Higgs Centre for Innovation – newly opened centre supporting entrepreneurs
The Higgs Centre for Innovation, which supports start-ups and SMEs working in the space and data-intensive sectors, has officially opened at the Royal Observatory Edinburgh.
The centre links to industry with cutting-edge scientific and engineering expertise. It focuses on supporting business both through incubation activities and access to facilities, including laboratories and working space, for small and medium-sized enterprises (SMEs). Connecting engineers, academics and PhD students directly with small businesses will help boost their entrepreneurial experience at the start of their research careers.
The stand-alone building at the Royal Observatory Edinburgh is run by the Science and Technology Facilities Council in partnership with the University.
£11 million investment
The Centre aims to create new market opportunities, especially in big data and space technologies.

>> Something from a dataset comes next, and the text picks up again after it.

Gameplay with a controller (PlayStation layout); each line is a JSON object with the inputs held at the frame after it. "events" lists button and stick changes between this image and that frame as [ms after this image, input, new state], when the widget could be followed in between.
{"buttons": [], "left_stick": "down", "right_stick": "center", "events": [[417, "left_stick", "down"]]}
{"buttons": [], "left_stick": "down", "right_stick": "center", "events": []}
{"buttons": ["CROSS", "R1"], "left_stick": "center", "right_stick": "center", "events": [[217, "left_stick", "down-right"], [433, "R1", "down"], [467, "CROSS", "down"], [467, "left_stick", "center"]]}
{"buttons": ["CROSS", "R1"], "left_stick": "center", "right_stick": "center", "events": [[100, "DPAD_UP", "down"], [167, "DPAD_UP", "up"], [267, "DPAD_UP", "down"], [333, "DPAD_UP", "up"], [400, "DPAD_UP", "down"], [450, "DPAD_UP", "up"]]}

It is funded through a £10.7 million investment from the UK Government. The Science and Technology Facilities Council will invest £2million over five years to operate the centre.
Prof James Dunlop, Head of the Institute for Astronomy, University of Edinburgh reported:
The construction of the Higgs Centre for Innovation is an exciting new development in the long established collaboration between STFC and the University of Edinburgh at the Royal Observatory Edinburgh. The new centre will cement Edinburgh's reputation as a world leader in the fields of astrophysics and big data, and provide new opportunities for knowledge exchange between astronomers, particle physicists, engineers and industry.
Gillian Wright, Director of the UK Astronomy Technology Centre commented:
A huge amount of work has been put in by all partners over the past few years to develop plans for the Higgs Centre for Innovation. We look forward to developing new partnerships at the centre and seeing the benefits it will bring to future generations of scientists and industry.
The Higgs Centre for Innovation is named in honour of Professor Peter Higgs of the University’s School of Physics and Astronomy. The pioneering scientist received a Nobel Prize in Physics in 2013 for his prediction of the existence of the Higgs boson particle, which enables other particles to acquire mass. This fundamental particle was discovered by scientists at the European Organization for Nuclear Research (CERN) in 2012.